Segment Start: Material to process

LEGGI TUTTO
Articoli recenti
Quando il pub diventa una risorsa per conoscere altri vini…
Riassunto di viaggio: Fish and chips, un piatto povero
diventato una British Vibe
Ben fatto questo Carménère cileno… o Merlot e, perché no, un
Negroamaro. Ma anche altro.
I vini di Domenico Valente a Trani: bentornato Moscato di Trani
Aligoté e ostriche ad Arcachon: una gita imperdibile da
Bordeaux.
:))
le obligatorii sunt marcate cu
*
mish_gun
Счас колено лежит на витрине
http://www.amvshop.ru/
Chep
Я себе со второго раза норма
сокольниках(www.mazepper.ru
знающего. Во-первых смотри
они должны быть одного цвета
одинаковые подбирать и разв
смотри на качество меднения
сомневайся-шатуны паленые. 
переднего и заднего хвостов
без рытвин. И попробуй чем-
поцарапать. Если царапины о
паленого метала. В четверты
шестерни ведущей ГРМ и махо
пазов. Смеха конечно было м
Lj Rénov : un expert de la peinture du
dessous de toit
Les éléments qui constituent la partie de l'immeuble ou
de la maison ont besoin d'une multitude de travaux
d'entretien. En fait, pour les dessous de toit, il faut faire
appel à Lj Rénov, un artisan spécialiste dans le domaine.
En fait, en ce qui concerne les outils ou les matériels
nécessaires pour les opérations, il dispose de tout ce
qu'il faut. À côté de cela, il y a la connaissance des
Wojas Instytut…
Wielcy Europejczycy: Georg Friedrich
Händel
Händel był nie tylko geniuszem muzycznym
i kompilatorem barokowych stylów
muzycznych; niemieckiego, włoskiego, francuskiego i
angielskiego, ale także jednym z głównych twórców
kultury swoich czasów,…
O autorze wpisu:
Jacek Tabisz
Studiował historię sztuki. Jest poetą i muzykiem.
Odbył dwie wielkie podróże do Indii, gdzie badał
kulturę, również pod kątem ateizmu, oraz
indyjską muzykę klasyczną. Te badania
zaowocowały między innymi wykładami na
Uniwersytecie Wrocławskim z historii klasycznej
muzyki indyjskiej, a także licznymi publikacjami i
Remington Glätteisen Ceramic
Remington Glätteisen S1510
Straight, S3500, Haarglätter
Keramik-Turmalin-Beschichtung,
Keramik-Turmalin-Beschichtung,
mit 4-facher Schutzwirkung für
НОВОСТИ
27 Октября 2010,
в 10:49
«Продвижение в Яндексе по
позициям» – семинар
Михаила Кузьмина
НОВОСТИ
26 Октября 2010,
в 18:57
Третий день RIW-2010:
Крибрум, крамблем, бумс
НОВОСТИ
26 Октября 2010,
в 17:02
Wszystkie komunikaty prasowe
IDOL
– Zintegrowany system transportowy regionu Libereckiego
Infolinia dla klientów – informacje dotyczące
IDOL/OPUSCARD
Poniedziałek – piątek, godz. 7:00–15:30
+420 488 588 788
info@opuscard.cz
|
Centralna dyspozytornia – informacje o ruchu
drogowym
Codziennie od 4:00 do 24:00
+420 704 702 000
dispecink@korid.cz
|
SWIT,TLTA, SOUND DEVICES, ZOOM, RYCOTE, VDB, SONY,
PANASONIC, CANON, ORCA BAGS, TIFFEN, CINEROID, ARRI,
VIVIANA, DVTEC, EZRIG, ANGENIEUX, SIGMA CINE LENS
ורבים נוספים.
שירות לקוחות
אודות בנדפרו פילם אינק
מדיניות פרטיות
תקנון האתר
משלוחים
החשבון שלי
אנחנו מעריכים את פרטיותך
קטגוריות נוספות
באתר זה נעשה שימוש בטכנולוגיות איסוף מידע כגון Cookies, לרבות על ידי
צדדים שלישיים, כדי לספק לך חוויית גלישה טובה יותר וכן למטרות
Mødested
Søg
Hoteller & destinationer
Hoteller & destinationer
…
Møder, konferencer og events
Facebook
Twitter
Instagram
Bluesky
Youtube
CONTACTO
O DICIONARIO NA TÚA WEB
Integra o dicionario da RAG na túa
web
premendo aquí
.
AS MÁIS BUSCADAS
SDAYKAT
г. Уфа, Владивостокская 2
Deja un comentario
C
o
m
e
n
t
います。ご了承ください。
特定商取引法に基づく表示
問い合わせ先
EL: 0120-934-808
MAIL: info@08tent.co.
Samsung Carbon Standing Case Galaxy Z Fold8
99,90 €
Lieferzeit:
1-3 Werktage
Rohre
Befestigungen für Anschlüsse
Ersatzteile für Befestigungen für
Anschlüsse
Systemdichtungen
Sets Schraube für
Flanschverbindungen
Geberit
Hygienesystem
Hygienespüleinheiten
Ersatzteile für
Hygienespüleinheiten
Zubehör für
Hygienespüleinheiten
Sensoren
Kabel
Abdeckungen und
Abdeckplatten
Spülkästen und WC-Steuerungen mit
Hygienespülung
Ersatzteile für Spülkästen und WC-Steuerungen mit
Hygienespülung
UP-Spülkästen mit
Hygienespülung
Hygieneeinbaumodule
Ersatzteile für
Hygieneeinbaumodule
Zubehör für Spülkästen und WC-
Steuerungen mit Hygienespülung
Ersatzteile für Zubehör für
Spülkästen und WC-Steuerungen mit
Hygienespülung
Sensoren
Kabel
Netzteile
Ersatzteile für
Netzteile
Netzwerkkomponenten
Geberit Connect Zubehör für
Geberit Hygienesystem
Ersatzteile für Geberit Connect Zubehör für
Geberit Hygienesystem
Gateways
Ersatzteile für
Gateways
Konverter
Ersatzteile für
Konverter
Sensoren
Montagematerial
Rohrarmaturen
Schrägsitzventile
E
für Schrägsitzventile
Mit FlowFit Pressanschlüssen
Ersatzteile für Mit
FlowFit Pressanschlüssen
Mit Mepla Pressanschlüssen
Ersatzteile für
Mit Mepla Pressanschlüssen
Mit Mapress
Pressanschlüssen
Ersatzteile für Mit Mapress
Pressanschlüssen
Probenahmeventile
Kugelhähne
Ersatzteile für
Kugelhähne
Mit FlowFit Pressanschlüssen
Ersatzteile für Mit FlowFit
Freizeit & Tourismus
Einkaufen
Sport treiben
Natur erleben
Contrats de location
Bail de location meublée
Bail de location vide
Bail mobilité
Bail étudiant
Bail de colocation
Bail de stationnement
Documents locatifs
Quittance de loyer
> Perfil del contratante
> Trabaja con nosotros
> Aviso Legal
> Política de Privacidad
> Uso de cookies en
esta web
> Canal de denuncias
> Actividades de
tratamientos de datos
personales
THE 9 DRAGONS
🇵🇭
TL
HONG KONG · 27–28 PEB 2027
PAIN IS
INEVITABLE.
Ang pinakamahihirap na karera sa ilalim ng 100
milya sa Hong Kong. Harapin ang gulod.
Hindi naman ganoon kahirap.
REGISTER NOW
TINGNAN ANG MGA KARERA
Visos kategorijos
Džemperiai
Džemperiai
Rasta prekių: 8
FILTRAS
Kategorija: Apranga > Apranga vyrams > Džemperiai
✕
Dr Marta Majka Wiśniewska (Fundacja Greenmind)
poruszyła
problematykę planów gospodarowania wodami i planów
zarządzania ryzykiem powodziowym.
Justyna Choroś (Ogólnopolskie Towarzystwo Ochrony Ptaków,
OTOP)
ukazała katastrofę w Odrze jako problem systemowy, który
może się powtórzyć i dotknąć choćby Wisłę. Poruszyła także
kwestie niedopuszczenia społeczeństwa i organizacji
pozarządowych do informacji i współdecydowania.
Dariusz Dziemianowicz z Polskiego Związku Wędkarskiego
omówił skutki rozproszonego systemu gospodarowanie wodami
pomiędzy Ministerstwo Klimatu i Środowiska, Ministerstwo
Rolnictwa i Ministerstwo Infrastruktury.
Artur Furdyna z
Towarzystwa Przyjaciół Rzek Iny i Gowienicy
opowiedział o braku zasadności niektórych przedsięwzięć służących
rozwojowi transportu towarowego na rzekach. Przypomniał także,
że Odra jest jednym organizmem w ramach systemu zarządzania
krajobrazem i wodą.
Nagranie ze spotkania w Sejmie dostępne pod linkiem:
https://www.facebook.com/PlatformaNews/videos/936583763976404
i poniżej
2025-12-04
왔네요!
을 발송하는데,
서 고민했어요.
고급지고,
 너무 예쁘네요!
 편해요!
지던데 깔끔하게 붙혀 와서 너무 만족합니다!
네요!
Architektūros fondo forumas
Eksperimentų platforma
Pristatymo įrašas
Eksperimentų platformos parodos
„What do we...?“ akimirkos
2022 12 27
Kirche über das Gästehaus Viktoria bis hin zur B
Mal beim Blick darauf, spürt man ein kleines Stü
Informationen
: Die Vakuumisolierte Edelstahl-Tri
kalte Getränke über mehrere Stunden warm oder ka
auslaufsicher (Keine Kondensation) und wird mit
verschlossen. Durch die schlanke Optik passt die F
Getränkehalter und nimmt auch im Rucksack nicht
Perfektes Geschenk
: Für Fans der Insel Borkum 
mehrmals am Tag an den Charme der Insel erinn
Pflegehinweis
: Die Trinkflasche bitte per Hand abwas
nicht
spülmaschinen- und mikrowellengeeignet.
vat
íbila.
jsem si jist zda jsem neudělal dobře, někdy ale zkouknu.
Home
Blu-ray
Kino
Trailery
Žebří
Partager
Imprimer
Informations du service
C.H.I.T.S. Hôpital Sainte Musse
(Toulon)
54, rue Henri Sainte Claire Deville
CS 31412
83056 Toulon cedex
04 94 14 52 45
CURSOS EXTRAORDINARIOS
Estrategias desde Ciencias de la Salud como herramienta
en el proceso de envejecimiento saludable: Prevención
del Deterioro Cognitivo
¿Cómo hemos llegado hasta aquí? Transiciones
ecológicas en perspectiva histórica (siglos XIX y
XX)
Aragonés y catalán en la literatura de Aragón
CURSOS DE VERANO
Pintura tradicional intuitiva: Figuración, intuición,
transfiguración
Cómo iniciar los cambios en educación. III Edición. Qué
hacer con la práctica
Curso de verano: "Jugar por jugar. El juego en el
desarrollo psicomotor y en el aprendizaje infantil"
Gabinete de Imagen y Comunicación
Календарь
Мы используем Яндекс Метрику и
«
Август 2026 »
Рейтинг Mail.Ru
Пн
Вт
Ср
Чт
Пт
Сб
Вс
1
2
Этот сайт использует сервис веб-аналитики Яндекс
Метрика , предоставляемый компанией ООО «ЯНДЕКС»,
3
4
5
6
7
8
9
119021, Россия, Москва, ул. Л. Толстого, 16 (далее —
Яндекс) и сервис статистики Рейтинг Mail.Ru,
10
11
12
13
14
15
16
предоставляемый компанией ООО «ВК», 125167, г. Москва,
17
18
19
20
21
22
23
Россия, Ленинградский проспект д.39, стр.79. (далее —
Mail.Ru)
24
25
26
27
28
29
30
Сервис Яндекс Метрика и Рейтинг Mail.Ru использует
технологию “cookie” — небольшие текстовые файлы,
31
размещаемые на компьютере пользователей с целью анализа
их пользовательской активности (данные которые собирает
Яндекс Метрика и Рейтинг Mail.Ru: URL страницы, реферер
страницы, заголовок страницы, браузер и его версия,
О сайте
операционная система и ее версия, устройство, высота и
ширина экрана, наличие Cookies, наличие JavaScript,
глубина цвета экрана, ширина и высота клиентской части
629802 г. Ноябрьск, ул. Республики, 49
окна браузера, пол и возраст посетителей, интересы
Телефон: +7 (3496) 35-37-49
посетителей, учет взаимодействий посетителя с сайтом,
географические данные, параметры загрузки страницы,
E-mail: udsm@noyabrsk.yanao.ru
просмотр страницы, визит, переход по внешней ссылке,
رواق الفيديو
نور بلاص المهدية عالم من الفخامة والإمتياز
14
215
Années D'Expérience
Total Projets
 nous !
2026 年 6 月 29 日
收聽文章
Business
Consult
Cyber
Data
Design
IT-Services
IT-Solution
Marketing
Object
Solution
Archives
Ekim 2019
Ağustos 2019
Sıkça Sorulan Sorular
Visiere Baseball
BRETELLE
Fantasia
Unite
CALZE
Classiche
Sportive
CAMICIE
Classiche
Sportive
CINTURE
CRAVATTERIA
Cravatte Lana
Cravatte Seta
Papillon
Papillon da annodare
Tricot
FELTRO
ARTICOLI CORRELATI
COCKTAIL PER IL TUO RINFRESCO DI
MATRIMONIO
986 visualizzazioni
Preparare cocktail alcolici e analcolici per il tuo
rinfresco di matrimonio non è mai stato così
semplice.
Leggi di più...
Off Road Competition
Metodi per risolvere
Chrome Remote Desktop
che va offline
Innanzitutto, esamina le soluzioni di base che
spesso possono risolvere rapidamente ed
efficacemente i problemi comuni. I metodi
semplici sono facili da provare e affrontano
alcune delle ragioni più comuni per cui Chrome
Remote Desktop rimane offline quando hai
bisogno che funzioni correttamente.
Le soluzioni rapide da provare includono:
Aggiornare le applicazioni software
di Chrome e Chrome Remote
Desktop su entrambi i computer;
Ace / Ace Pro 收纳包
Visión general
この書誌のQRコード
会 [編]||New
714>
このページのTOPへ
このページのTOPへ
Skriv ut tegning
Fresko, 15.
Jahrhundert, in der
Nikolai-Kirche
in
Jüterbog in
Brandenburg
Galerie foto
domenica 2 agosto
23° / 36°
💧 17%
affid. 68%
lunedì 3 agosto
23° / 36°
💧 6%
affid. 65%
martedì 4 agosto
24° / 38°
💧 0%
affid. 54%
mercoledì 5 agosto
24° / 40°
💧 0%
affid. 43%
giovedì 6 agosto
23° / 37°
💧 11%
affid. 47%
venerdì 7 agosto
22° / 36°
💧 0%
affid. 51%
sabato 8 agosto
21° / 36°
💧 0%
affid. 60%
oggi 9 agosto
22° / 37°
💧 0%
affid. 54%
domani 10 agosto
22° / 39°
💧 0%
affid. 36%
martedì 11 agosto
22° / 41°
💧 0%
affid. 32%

Segment End: Material to process

Your assignment ▸
Express the lines from the start of the rows through the line containing "без рытвин. И", inclusive, as a JSON list of strings, one string per line, leaving out blank lines.

Finished exercise ▸
[
  "LEGGI TUTTO",
  "Articoli recenti",
  "Quando il pub diventa una risorsa per conoscere altri vini…",
  "Riassunto di viaggio: Fish and chips, un piatto povero",
  "diventato una British Vibe",
  "Ben fatto questo Carménère cileno… o Merlot e, perché no, un",
  "Negroamaro. Ma anche altro.",
  "I vini di Domenico Valente a Trani: bentornato Moscato di Trani",
  "Aligoté e ostriche ad Arcachon: una gita imperdibile da",
  "Bordeaux.",
  ":))",
  "le obligatorii sunt marcate cu",
  "*",
  "mish_gun",
  "Счас колено лежит на витрине",
  "http://www.amvshop.ru/",
  "Chep",
  "Я себе со второго раза норма",
  "сокольниках(www.mazepper.ru",
  "знающего. Во-первых смотри",
  "они должны быть одного цвета",
  "одинаковые подбирать и разв",
  "смотри на качество меднения",
  "сомневайся-шатуны паленые. ",
  "переднего и заднего хвостов",
  "без рытвин. И попробуй чем-"
]